There are some typical shortcomings in endpoint security solutions that administrators should look out for, Mitchell advises. Among these are antivirus and antispyware solutions that only function on a single operating system and do not provide full protection due to a lack of interoperability with other endpoint security technologies, such as personal firewall, device control and intrusion prevention.
Network threat protection, which is critical to protect from blended threats and to inhibit outbreaks, also has to encompass more than a firewall. Solutions need to include a blend of state-of-the-art protection technologies, including intrusion prevention and sophisticated capabilities to control network communications.
Says Mitchell: "A threat often first infects a single laptop while outside the network perimeter, and then when the laptop connects to the internal network, the threat spreads to other endpoints. Endpoint firewalls can be leveraged not only to block internal network attacks from breaching any endpoint connected to the network, but also to prevent these threats from ever leaving the initially infected endpoint.
"To do so, the firewall must incorporate a number of features. These include: a rule-based firewall engine; predefined antivirus, antispyware, and personal firewall checks; firewall rule triggers on applications, host, services and time; full TCP/IP support; the option to allow or block support of network protocols and
protocol drivers; and packet and stream intrusion prevention system (IPS) blocking, custom IPS signatures blocking and generic exploit blocking for proactive threat protection."
The level of proactive threat protection an endpoint security solution provides is key, emphasises Mitchell. "While signature-based file scanning and network scanning technologies cover key areas of necessary protection, nonsignature-based technologies are needed to address the growing number of unknown threats used in stealth attacks. These are referred to as proactive threat protection technologies.
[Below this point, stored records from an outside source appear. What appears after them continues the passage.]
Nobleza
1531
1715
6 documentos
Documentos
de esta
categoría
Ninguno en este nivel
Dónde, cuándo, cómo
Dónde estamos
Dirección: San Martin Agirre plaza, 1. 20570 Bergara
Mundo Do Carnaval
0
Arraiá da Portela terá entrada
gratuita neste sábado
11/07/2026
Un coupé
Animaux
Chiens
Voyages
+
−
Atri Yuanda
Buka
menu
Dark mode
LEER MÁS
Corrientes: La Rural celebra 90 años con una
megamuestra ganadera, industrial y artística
"Solutions that include sophisticated heuristics technology that analyses the behaviour of processes running in a system to detect potential threats, are most effective. Most host-based IPS' only examine what they consider to be 'bad behaviour'. As a result, they often falsely identify acceptable applications as threats and shut them down, causing productivity problems for users and help desk nightmares for administrators. More advanced solutions, however, will score both good and bad behaviour of applications, providing more accurate threat detection and significantly reducing the number of false positives."
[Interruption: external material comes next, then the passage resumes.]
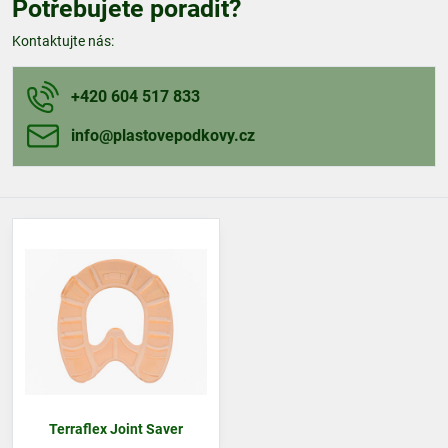
Potřebujete poradit?
Kontaktujte nás:
+420 604 517 833
info​@plastovepodkovy​.cz
Terraflex Joint Saver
A final point to consider is whether the solution purchased is network access control ready. Explains Mitchell: "It is critical to be able to control access to corporate networks and enforce endpoint security policy – regardless of how endpoints are connected to the network. The network access control feature discovers and evaluates endpoint compliance status, provisions the appropriate network access, provides automated remediation capabilities and continually monitors endpoints for changes in compliance status. For administrators it is important to ensure that network access control technology is integrated into the agent and can be easily enabled with no additional agent software needing to be deployed on the endpoint device."
Concludes Mitchell: "Organisations can no longer rely solely on traditional antivirus and antispyware solutions. They need to take a holistic approach to endpoint security that effectively protects their organisation from threats at all levels, while providing seamless interoperability that simplifies management and lowers total cost of ownership. The solutions that will enable this are now available – it's just a matter of selecting the right one."